2017 May 01 14:00

I’ve written a tutorial on threaded code implementations and also an exploration of the difference between call and branch-and-link instructions, and how that difference relates to threaded code.

Enjoy reading!


2017 April 11 00:17

Why am I excited about RISC-V?

I just posted a response on GitHub to the question “Is RISC-V the bee’s knees?” and thought I should re-post it here.

I kinda feel the way I felt back in the 80s and early 90s when ARM was the underdog. They had a new, fresh design, a small-is-beautiful approach, and a sense of openness. (I have an ARM Assembler Cookbook that has some amazing ideas and code in it – circa 1993 or so.) Since then ARM have become much more closed and proprietary. Their clean, tiny core has grown an instruction set that rivals x86 in its complexity. And it’s only getting worse with their move to 64 bits.

RISC-V appeals to me in the same way that ARM did in those early days, and that Lua always has. I’m on record celebrating Lua’s parsimony in an era of profligacy. RISC-V has the same sense of parsimony.

Having written a bunch of assemblers and disassemblers (and simple compilers too), I care about instruction sets. RISC-V really hits a sweet spot. The design is impeccable; and the encoding rather clever. I especially appreciate that the Compressed instructions are disjoint from the “standard” set – not some tacked-on after-thought that requires a new mode (Thumb, anyone?) and lots of annoyance and complexity for the compiler and OS people.

I also think it has legs. I really hope that SiFive make a big splash, and I’m trying to help out in my small way by making tools that might be useful to people on this new cutting edge – people who are exploring the architecture and bringing up new systems.

=== REQUIRED ACTIONS ===
A – List every line of the rows that contains the string "레코드를".
B – Pick up the post about RISC-V above after its final sentence and continue it.
The text above and the rows that follow come from unrelated sources.

=== LISTED RECORDS ===
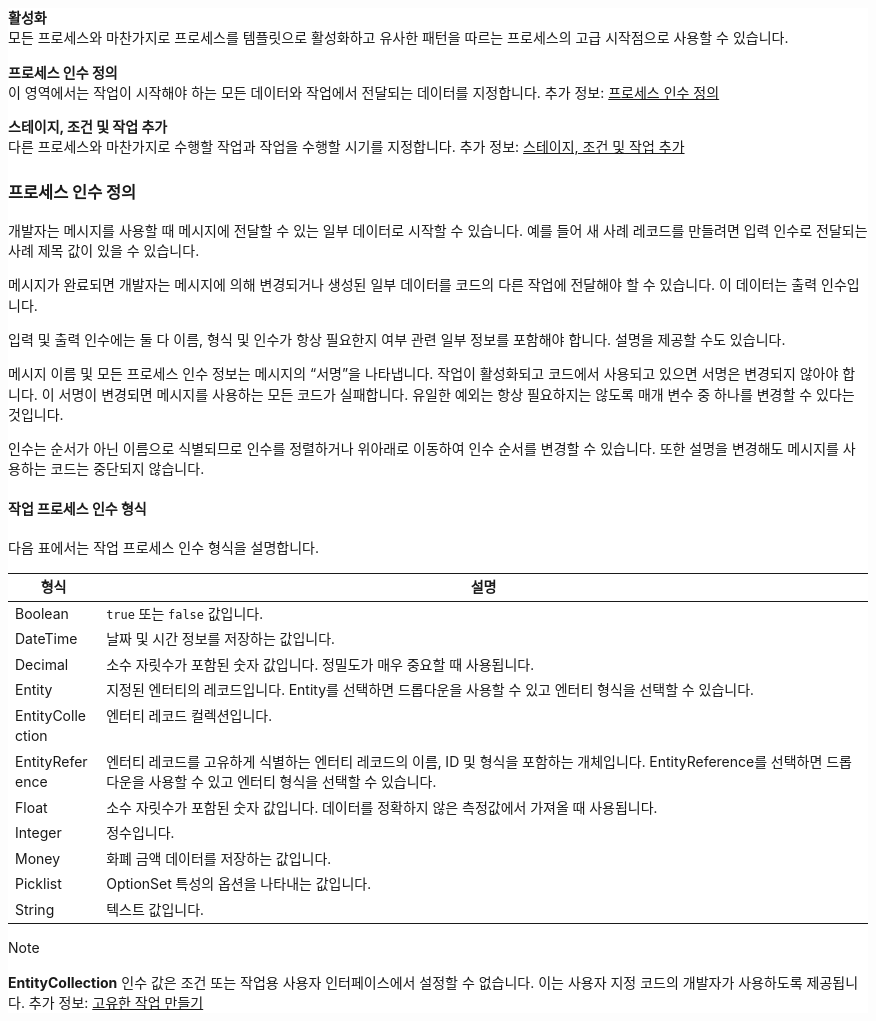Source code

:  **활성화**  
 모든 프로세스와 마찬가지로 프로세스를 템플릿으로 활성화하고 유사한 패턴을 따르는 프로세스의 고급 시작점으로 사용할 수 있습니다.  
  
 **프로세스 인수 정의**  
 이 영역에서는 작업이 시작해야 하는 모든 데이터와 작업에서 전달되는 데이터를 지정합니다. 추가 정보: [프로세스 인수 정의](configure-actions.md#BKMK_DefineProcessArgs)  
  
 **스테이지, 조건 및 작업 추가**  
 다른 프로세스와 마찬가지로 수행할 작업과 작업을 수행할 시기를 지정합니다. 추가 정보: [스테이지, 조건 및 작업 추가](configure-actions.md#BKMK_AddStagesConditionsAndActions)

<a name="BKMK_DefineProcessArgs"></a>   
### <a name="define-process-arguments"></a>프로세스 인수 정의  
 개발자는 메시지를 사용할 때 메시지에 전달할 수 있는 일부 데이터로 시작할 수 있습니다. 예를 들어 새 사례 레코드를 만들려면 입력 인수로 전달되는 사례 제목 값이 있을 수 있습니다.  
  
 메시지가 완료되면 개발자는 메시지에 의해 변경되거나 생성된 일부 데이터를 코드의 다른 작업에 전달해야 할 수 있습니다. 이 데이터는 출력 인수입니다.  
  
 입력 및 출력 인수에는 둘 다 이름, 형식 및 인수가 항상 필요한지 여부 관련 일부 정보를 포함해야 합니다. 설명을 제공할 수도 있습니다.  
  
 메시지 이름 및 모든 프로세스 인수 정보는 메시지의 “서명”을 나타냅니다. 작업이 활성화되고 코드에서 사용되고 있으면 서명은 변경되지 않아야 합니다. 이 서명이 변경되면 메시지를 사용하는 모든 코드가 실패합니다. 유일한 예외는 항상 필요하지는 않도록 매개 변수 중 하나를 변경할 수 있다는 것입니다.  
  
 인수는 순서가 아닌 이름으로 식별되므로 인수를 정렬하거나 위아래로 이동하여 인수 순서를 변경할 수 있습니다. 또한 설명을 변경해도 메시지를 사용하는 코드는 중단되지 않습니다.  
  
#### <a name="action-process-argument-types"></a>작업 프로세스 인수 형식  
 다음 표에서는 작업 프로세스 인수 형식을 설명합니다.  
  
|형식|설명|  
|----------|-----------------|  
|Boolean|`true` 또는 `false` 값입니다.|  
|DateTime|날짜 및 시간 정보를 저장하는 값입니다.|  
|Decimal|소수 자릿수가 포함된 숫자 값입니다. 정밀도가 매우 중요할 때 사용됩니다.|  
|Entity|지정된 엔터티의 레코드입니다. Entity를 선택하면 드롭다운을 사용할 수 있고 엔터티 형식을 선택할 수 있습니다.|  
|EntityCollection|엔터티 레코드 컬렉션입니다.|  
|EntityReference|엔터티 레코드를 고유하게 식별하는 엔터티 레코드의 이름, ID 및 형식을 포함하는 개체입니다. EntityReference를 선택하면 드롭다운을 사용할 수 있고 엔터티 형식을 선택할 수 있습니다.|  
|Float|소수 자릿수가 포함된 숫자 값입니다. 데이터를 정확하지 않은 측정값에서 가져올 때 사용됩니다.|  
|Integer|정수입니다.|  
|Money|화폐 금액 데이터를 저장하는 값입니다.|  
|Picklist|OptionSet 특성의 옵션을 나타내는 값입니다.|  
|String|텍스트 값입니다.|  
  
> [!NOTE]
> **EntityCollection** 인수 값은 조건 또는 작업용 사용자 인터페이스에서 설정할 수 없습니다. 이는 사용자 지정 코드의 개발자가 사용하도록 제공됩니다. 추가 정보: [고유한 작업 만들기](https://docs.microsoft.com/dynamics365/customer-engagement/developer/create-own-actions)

=== PER-TASK OUTPUTS ===
A –
 개발자는 메시지를 사용할 때 메시지에 전달할 수 있는 일부 데이터로 시작할 수 있습니다. 예를 들어 새 사례 레코드를 만들려면 입력 인수로 전달되는 사례 제목 값이 있을 수 있습니다.  
|EntityReference|엔터티 레코드를 고유하게 식별하는 엔터티 레코드의 이름, ID 및 형식을 포함하는 개체입니다. EntityReference를 선택하면 드롭다운을 사용할 수 있고 엔터티 형식을 선택할 수 있습니다.|  

B –
I knew ARM was going to succeed. I should have bought their stock! But success has ruined them, in a way. Yes, their CoreSight Debug stuff is cool and well-designed, but Thumb2 is so hairy that I never finished my disassembler, and never even started the assembler. I didn’t mean to, but I kind of gave up on Cortex-M.

And I totally buy the RISC-V propaganda about having a single instruction set for an entire SoC. Right now there might two or more for the core, another for the DSP, another for an “embedded controller”, etc. You have to have knowledge of each, toolchains for each, etc. It’s a nightmare.

Having “one instruction set” to rule them all is a great idea. And one with built-in support for co-processors and instruction-set extensions! (Well, ARM had that too. The co-processor bit at least.)

Having a truly free instruction set that can be meaningfully used for both teaching and research is, frankly, amazing. And it’s a nice one, too! An inspiration, even!

So, yes – I think RISC-V is the bee’s knees. ;-)

As a side note: I was pretty excited about the MSP430 before I got excited about RISC-V. The MSP430 was probably the easiest instruction set to write an assembler and disassembler for, and because it’s almost a PDP-11 – with the perfect mix of post-increment instructions and PC-as-a-general-register – writing an ITC Forth was not only totally trivial, but rivals native code in speed. (ITC NEXT is on par with doing a call and return, if not faster.)

Oddly, even though MSP430 is totally CISC, I was able to take the MSP430 kernel and meta-compiler and rewrite them for RISC-V in no time – a day or two maybe.


2017 April 06 14:43

Big news today!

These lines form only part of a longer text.